_What is needed:_ Would you print the records below from the first line through the line containing "- **Dashboard 頁面**: 系統概覽與統計展示完整", skipping the pictures?

═══ Data listing ═══

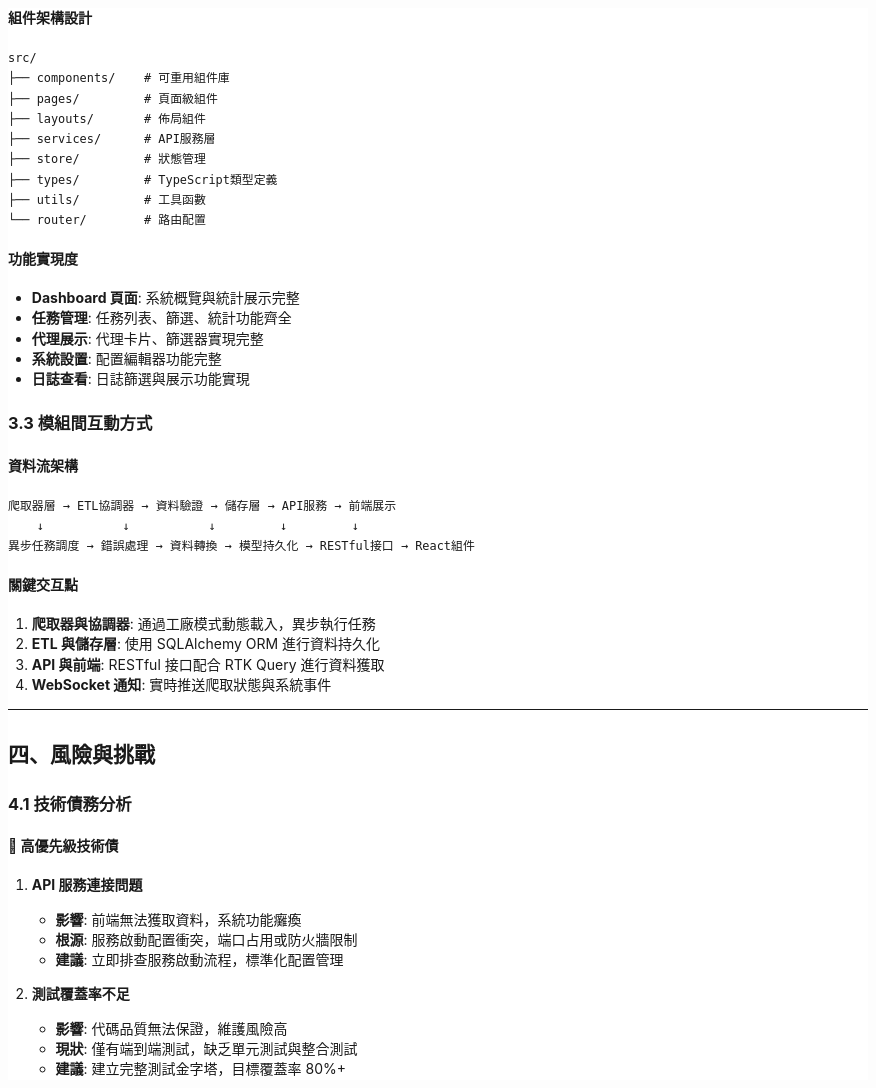 #### 組件架構設計

```
src/
├── components/    # 可重用組件庫
├── pages/         # 頁面級組件
├── layouts/       # 佈局組件
├── services/      # API服務層
├── store/         # 狀態管理
├── types/         # TypeScript類型定義
├── utils/         # 工具函數
└── router/        # 路由配置
```

#### 功能實現度

- **Dashboard 頁面**: 系統概覽與統計展示完整
- **任務管理**: 任務列表、篩選、統計功能齊全
- **代理展示**: 代理卡片、篩選器實現完整
- **系統設置**: 配置編輯器功能完整
- **日誌查看**: 日誌篩選與展示功能實現

### 3.3 模組間互動方式

#### 資料流架構

```
爬取器層 → ETL協調器 → 資料驗證 → 儲存層 → API服務 → 前端展示
    ↓           ↓           ↓         ↓         ↓
異步任務調度 → 錯誤處理 → 資料轉換 → 模型持久化 → RESTful接口 → React組件
```

#### 關鍵交互點

1. **爬取器與協調器**: 通過工廠模式動態載入，異步執行任務
2. **ETL 與儲存層**: 使用 SQLAlchemy ORM 進行資料持久化
3. **API 與前端**: RESTful 接口配合 RTK Query 進行資料獲取
4. **WebSocket 通知**: 實時推送爬取狀態與系統事件

---

## 四、風險與挑戰

### 4.1 技術債務分析

#### 🔴 高優先級技術債

1. **API 服務連接問題**

   - **影響**: 前端無法獲取資料，系統功能癱瘓
   - **根源**: 服務啟動配置衝突，端口占用或防火牆限制
   - **建議**: 立即排查服務啟動流程，標準化配置管理

2. **測試覆蓋率不足**
   - **影響**: 代碼品質無法保證，維護風險高
   - **現狀**: 僅有端到端測試，缺乏單元測試與整合測試
   - **建議**: 建立完整測試金字塔，目標覆蓋率 80%+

═══

_Finished exercise:_
 #### 組件架構設計

```
src/
├── components/    # 可重用組件庫
├── pages/         # 頁面級組件
├── layouts/       # 佈局組件
├── services/      # API服務層
├── store/         # 狀態管理
├── types/         # TypeScript類型定義
├── utils/         # 工具函數
└── router/        # 路由配置
```

#### 功能實現度

- **Dashboard 頁面**: 系統概覽與統計展示完整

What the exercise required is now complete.